Azure Blob storage file source with Azure Queue Storage (legacy)
Important
This documentation has been retired and might not be updated. The products, services, or technologies mentioned in this content are no longer supported. See What is Auto Loader?.
The ABS-AQS connector provides an optimized file source that uses Azure Queue Storage (AQS) to find new files written to an Azure Blob storage (ABS) container without repeatedly listing all of the files. This provides two advantages:
- Lower latency: no need to list nested directory structures on ABS, which is slow and resource intensive.
- Lower costs: no more costly LIST API requests made to ABS.
Note
The ABS-AQS source deletes messages from the AQS queue as it consumes events. If you want other pipelines to consume messages from this queue, set up a separate AQS queue for the optimized reader. You can set up multiple Event Grid Subscriptions to publish to different queues.

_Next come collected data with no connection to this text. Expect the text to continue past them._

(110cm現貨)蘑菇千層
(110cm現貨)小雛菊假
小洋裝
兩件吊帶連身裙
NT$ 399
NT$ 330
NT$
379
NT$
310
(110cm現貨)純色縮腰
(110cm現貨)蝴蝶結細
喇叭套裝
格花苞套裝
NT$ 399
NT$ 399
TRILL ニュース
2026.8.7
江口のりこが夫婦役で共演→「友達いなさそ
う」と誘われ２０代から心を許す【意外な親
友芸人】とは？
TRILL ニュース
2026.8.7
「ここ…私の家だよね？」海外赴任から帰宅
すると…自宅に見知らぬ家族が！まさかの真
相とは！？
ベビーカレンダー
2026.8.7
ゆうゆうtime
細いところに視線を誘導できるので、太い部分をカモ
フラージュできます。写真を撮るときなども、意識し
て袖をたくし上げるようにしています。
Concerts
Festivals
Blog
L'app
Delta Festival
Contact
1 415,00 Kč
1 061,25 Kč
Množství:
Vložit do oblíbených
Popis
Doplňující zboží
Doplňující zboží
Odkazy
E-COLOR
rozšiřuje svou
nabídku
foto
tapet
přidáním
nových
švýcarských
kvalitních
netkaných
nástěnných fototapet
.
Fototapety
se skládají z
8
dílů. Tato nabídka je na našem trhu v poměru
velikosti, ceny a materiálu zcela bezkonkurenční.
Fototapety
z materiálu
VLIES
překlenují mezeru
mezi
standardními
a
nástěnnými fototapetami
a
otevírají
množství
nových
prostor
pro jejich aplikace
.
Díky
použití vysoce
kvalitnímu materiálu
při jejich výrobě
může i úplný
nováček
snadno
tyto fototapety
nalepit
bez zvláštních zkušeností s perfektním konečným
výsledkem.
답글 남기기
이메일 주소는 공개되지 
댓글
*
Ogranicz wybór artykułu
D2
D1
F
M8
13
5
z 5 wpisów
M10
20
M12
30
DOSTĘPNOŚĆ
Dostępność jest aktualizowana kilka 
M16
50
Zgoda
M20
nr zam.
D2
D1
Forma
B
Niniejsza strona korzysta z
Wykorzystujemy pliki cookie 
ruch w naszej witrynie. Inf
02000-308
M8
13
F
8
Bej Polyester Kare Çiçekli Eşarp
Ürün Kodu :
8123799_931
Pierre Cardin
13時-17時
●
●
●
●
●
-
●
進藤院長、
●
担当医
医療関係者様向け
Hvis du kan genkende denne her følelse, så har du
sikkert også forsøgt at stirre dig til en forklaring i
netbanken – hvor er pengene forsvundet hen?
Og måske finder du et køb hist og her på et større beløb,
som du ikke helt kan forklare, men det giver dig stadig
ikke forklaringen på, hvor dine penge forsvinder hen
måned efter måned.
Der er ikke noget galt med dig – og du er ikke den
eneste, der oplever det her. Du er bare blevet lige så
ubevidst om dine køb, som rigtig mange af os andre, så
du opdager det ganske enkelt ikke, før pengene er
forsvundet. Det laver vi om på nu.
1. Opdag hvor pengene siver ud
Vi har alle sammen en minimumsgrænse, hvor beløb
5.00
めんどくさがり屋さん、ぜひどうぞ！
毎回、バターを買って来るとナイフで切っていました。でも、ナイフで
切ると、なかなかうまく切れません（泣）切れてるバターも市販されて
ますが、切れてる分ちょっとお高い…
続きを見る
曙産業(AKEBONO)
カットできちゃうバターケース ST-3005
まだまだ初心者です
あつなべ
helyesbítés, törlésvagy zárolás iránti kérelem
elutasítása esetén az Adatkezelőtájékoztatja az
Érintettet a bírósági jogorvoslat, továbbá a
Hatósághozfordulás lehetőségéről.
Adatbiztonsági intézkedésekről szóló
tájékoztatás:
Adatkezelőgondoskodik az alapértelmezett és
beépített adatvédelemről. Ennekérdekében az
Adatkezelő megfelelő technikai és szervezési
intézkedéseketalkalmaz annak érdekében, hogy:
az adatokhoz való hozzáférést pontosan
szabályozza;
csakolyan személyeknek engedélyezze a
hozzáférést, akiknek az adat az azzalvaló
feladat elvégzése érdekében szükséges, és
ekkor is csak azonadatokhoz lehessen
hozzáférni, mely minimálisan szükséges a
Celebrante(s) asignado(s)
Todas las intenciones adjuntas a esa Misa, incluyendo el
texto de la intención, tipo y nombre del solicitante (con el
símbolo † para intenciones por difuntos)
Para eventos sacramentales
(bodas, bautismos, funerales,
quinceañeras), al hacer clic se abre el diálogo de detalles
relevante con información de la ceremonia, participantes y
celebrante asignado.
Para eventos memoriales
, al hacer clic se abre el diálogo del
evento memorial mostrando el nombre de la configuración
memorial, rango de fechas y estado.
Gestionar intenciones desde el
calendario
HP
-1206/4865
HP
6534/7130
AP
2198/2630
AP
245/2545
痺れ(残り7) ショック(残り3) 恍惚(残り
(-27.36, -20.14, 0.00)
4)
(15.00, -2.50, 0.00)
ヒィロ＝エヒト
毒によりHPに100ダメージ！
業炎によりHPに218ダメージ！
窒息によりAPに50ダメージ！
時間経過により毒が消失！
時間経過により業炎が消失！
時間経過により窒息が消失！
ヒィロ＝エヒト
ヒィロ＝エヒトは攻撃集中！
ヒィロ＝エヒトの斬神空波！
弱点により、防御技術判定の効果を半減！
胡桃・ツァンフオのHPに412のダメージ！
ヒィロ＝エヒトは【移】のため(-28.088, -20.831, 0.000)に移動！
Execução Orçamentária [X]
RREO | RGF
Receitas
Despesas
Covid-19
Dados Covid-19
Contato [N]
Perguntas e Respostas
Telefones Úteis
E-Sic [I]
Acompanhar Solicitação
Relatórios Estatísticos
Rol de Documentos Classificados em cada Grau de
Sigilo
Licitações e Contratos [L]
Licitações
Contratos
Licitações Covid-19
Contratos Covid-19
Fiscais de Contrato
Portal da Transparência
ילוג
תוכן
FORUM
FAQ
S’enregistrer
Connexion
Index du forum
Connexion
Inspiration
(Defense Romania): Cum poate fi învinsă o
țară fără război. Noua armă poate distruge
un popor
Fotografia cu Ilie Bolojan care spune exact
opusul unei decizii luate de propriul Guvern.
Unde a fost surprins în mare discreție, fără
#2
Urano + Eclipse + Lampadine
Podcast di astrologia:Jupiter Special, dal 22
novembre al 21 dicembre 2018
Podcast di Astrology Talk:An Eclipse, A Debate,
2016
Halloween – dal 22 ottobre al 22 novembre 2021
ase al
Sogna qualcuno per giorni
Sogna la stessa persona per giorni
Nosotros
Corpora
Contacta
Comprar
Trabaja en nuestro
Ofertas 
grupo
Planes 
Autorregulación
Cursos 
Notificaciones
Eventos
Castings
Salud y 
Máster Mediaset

Use the ABS-AQS file source
To use the ABS-AQS file source you must:
Set up ABS event notifications by leveraging Azure Event Grid Subscriptions and route them to AQS. See Reacting to Blob storage events.
Specify the
fileFormat
andqueueUrl
options and a schema. For example:spark.readStream \ .format("abs-aqs") \ .option("fileFormat", "json") \ .option("queueName", ...) \ .option("connectionString", ...) \ .schema(...) \ .load()
Authenticate with Azure Queue Storage and Blob storage
To authenticate with Azure Queue Storage and Blob storage, use Shared Access Signature (SAS) tokens or storage account keys. You must provide a connection string for the storage account where your queue is deployed that contains either your SAS token or access keys to your storage account. For more information, see Configure Azure Storage connection strings.
You will also need to provide access to your Azure Blob storage containers. See Connect to Azure Data Lake Storage Gen2 and Blob Storage for information on how to configure access to your Azure Blob storage container.
Note
We strongly recommend that you use Secrets for providing your connection strings.
Configuration
Option | Type | Default | Description |
---|---|---|---|
allowOverwrites | Boolean | true |
Whether a blob that gets overwritten should be reprocessed. |
connectionString | String | None (required param) | The connection string to access your queue. |
fetchParallelism | Integer | 1 | Number of threads to use when fetching messages from the queueing service. |
fileFormat | String | None (required param) | The format of the files such as parquet , json , csv , text , and so on. |
ignoreFileDeletion | Boolean | false |
If you have lifecycle configurations or you delete the source files manually, you must set this option to true . |
maxFileAge | Integer | 604800 | Determines how long (in seconds) file notifications are stored as state to prevent duplicate processing. |
pathRewrites | A JSON string. | "{}" |
If you use mount points, you can rewrite the prefix of the container@storageAccount/key path with the mount point. Only prefixes can be rewritten. For example, for the configuration {"myContainer@myStorageAccount/path": "dbfs:/mnt/data-warehouse"} , the path wasbs://myContainer@myStorageAccount.blob.core.chinacloudapi.cn/path/2017/08/fileA.json is rewritten todbfs:/mnt/data-warehouse/2017/08/fileA.json . |
queueFetchInterval | A duration string, for example, 2m for 2 minutes. |
"5s" |
How long to wait in between fetches if the queue is empty. Azure charges per API request to AQS. Therefore if data isn't arriving frequently, this value can be set to a long duration. As long as the queue is not empty, we will fetch continuously. If new files are created every 5 minutes, you might want to set a high queueFetchInterval to reduce AQS costs. |
queueName | String | None (required param) | The name of the AQS queue. |
If you observe a lot of messages in the driver logs that look like Fetched 0 new events and 3 old events.
, where you tend to observe a lot more old events than new, you should reduce the trigger interval of your stream.
If you are consuming files from a location on Blob storage where you expect that some files may be deleted before they can be processed, you can set the following configuration to ignore the error and continue processing:
spark.sql("SET spark.sql.files.ignoreMissingFiles=true")
Frequently asked questions (FAQ)
If ignoreFileDeletion
is False (default) and the object has been deleted, will it fail the whole pipeline?
Yes, if we receive an event stating that the file was deleted, it will fail the whole pipeline.
How should I set maxFileAge
?
Azure Queue Storage provides at-least-once message delivery semantics, therefore we need to keep state for deduplication. The default setting for maxFileAge
is 7 days, which is equal to the maximum TTL of a message in the queue.